Ce n’est pas la première opération contre Code Rouge ou les mouvements de désobéissances civiles, mais celle-ci intervient dans un contexte de plus en plus autoritaire. Rappelons les perquisitions semblables contre le mouvement antifasciste liégeois récemment, ou encore les violences policières de plus en plus fréquentes, touchant même professeurs et enfants ces derniers jours. Cette vaste opération judiciaire doit aussi s’analyser en parallèle de projets de loi liberticides telles que la loi Quintin ou des visites domiciliaires. 

Nous réaffirmons ici la légitimité de la désobéissance civile, particulièrement face à un système écocidaire.

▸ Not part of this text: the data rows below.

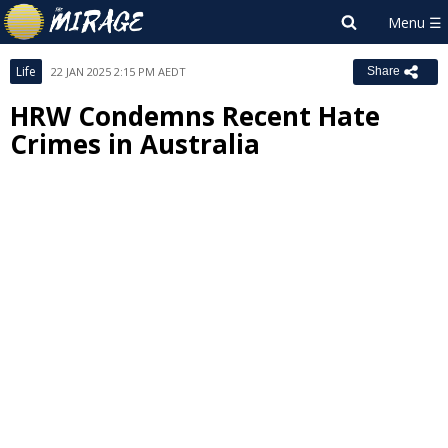
Life
22 JAN 2025 2:15 PM AEDT
Share
HRW Condemns Recent Hate
Crimes in Australia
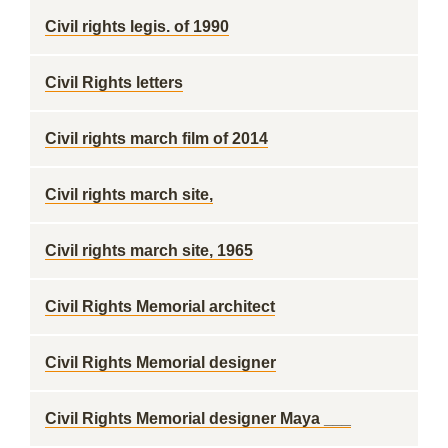
Civil rights legis. of 1990
Civil Rights letters
Civil rights march film of 2014
Civil rights march site,
Civil rights march site, 1965
Civil Rights Memorial architect
Civil Rights Memorial designer
Civil Rights Memorial designer Maya ___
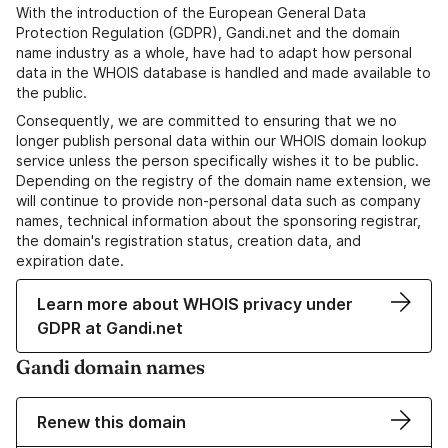
With the introduction of the European General Data
Protection Regulation (GDPR), Gandi.net and the domain
name industry as a whole, have had to adapt how personal
data in the WHOIS database is handled and made available to
the public.
Consequently, we are committed to ensuring that we no
longer publish personal data within our WHOIS domain lookup
service unless the person specifically wishes it to be public.
Depending on the registry of the domain name extension, we
will continue to provide non-personal data such as company
names, technical information about the sponsoring registrar,
the domain's registration status, creation data, and
expiration date.
Learn more about WHOIS privacy under
GDPR at Gandi.net
Gandi domain names
Renew this domain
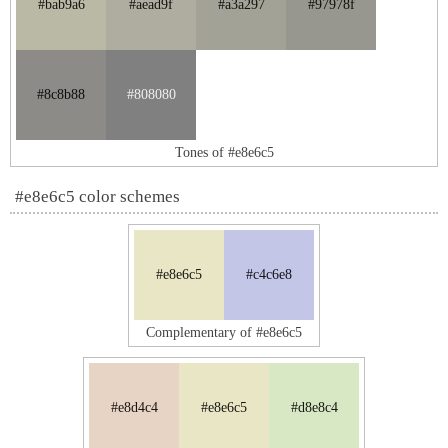
#bab9a6
#aead9f
#a3a297
#97978f
#8c8b88
#808080
Tones of #e8e6c5
#e8e6c5 color schemes
#e8e6c5
#c4c6e8
Complementary of #e8e6c5
#e8d4c4
#e8e6c5
#d8e8c4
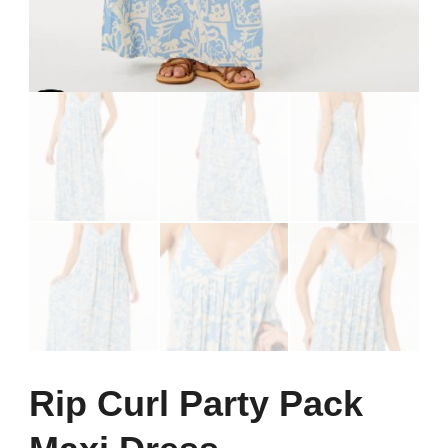
Rip Curl Party Pack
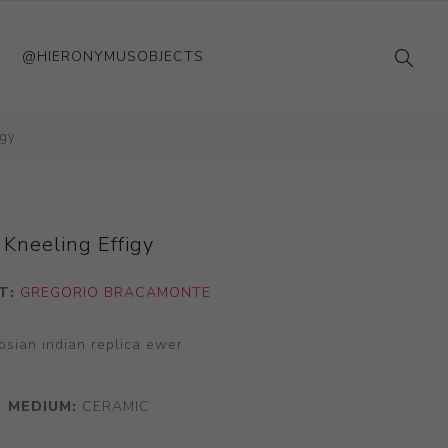
@HIERONYMUSOBJECTS
igy
Kneeling Effigy
T:
GREGORIO BRACAMONTE
osian indian replica ewer
MEDIUM:
CERAMIC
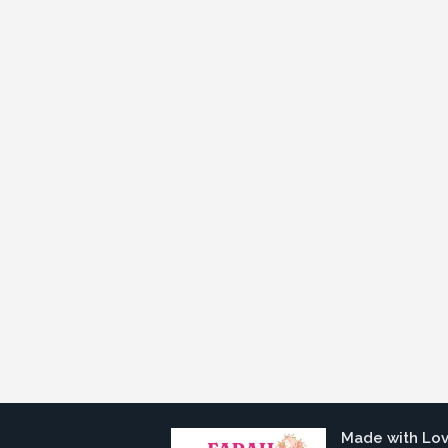
Made with Lo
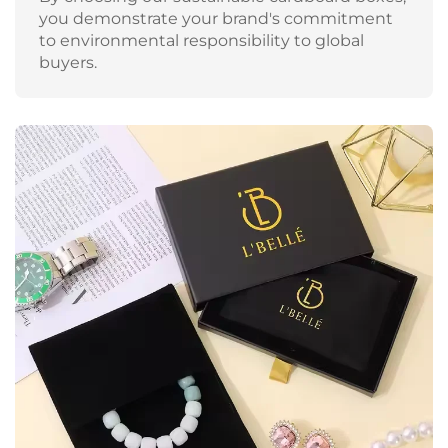
you demonstrate your brand's commitment
to environmental responsibility to global
buyers.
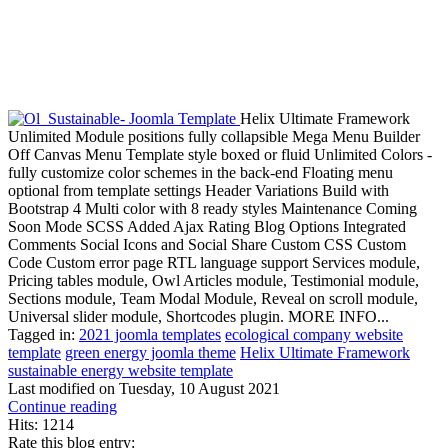
Helix Ultimate Framework
Unlimited Module positions fully collapsible Mega Menu Builder
Off Canvas Menu Template style boxed or fluid Unlimited Colors -
fully customize color schemes in the back-end Floating menu
optional from template settings Header Variations Build with
Bootstrap 4 Multi color with 8 ready styles Maintenance Coming
Soon Mode SCSS Added Ajax Rating Blog Options Integrated
Comments Social Icons and Social Share Custom CSS Custom
Code Custom error page RTL language support Services module,
Pricing tables module, Owl Articles module, Testimonial module,
Sections module, Team Modal Module, Reveal on scroll module,
Universal slider module, Shortcodes plugin. MORE INFO...
Tagged in:
2021 joomla templates
ecological company website
template
green energy joomla theme
Helix Ultimate Framework
sustainable energy website template
Last modified on
Tuesday, 10 August 2021
Continue reading
Hits: 1214
Rate this blog entry:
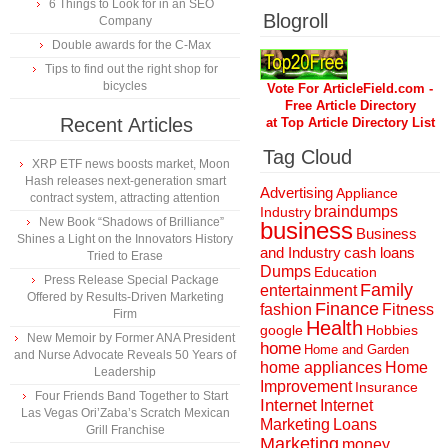
6 Things to Look for in an SEO
Blogroll
Company
Double awards for the C-Max
Tips to find out the right shop for
bicycles
Vote For ArticleField.com -
Free Article Directory
Recent Articles
at Top Article Directory List
Tag Cloud
XRP ETF news boosts market, Moon
Hash releases next-generation smart
Advertising
Appliance
contract system, attracting attention
braindumps
Industry
New Book “Shadows of Brilliance”
business
Business
Shines a Light on the Innovators History
and Industry
cash loans
Tried to Erase
Dumps
Education
Press Release Special Package
Family
entertainment
Offered by Results-Driven Marketing
Finance
fashion
Fitness
Firm
Health
Hobbies
google
New Memoir by Former ANA President
home
Home and Garden
and Nurse Advocate Reveals 50 Years of
home appliances
Home
Leadership
Improvement
Insurance
Four Friends Band Together to Start
Internet
Internet
Las Vegas Ori’Zaba’s Scratch Mexican
Marketing
Loans
Grill Franchise
Marketing
money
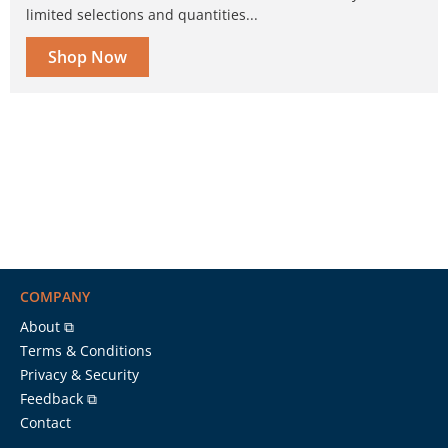
limited selections and quantities...
Shop Now
COMPANY
About ⧉
Terms & Conditions
Privacy & Security
Feedback ⧉
Contact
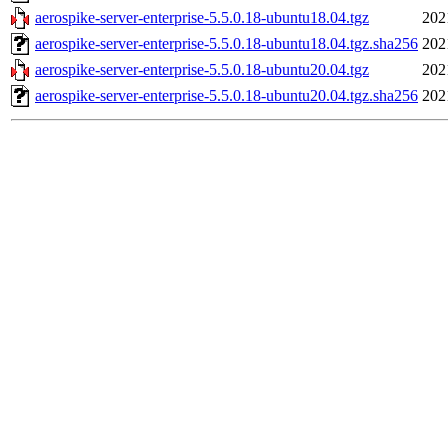
aerospike-server-enterprise-5.5.0.18-ubuntu18.04.tgz
202
aerospike-server-enterprise-5.5.0.18-ubuntu18.04.tgz.sha256
202
aerospike-server-enterprise-5.5.0.18-ubuntu20.04.tgz
202
aerospike-server-enterprise-5.5.0.18-ubuntu20.04.tgz.sha256
202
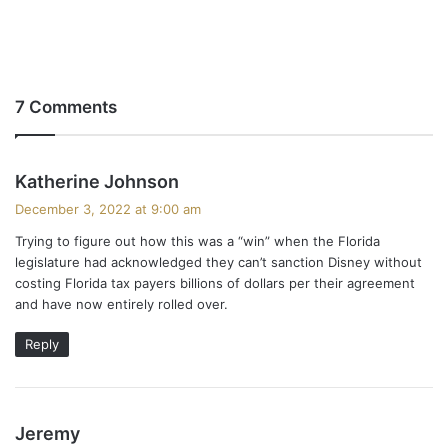
7 Comments
s
Katherine Johnson
a
December 3, 2022 at 9:00 am
y
Trying to figure out how this was a “win” when the Florida
s
legislature had acknowledged they can’t sanction Disney without
:
costing Florida tax payers billions of dollars per their agreement
and have now entirely rolled over.
Reply
s
Jeremy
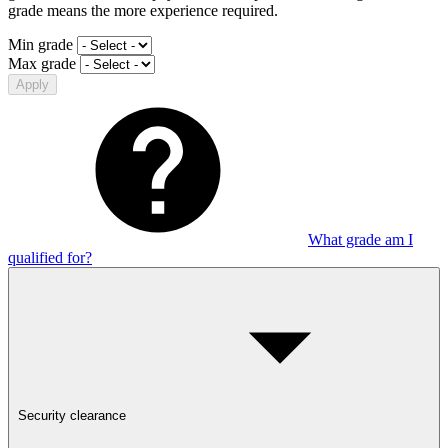
grade means the more experience required.
Min grade
Max grade
Apply
What grade am I
qualified for?
Security clearance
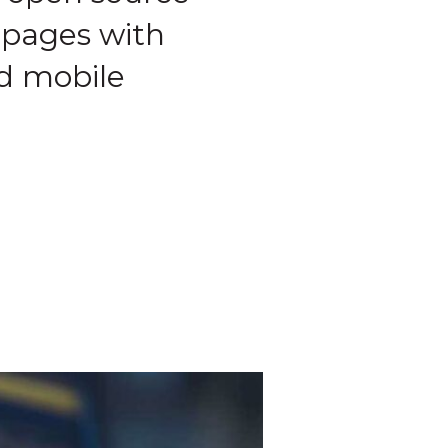
 pages with
nd mobile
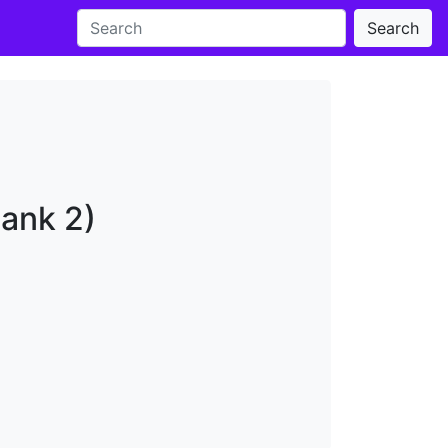
Search
Bank 2)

La violence de l’Etat face à un mouvement non violent ne sert qu’à protéger l’extractivisme mortifère, le productivisme capitaliste et l’impérialisme militarisé. Quand l’obéissance signifie ne rien faire face au pillage de notre avenir, la désobéissance est légitime. 

La Gauche anticapitaliste est solidaire des camarades de Code Rouge. Nous sommes solidaires de toustes celleux victimes de violences judiciaires et policières. Nous continuerons de soutenir et lutter, dans la diversité des tactiques et avec les fronts unitaires, pour abattre ce système écocidaire et liberticide.